- _Sobre la tarea_: Selecciona en las líneas de abajo todas las que contengan la palabra "Desa" y cópialas.
***
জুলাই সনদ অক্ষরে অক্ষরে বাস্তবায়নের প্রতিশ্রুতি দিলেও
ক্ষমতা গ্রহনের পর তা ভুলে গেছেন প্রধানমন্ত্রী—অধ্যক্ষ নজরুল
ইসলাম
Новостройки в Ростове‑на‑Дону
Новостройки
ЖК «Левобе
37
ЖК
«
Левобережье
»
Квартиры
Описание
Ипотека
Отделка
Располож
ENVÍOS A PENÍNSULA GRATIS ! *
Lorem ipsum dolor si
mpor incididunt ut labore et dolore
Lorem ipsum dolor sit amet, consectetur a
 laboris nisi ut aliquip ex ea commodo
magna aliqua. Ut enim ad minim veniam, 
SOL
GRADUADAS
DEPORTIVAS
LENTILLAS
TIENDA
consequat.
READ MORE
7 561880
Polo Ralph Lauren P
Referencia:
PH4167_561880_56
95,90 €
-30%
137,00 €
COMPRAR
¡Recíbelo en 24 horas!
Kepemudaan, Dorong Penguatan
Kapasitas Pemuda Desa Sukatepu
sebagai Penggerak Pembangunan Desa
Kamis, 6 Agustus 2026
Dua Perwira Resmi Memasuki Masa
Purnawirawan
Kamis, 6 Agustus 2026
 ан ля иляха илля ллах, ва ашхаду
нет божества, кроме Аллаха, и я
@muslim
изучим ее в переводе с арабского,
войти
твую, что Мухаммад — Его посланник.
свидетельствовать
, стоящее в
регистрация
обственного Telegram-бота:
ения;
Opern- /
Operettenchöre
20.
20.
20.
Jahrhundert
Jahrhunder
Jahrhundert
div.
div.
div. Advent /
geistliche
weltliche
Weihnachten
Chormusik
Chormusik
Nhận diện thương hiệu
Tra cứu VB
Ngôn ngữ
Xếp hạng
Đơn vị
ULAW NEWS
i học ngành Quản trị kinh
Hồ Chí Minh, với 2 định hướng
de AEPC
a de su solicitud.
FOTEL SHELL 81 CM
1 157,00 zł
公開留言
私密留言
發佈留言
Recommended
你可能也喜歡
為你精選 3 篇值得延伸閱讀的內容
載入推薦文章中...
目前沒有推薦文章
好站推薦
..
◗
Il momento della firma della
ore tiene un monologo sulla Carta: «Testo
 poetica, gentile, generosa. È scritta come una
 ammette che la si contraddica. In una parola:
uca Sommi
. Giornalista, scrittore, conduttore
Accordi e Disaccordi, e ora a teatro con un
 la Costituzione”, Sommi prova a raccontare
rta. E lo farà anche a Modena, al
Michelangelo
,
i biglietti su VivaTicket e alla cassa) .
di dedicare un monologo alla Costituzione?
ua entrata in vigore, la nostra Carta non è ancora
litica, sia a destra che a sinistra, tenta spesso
***
- _Resultado del ejercicio_:
Kapasitas Pemuda Desa Sukatepu
sebagai Penggerak Pembangunan Desa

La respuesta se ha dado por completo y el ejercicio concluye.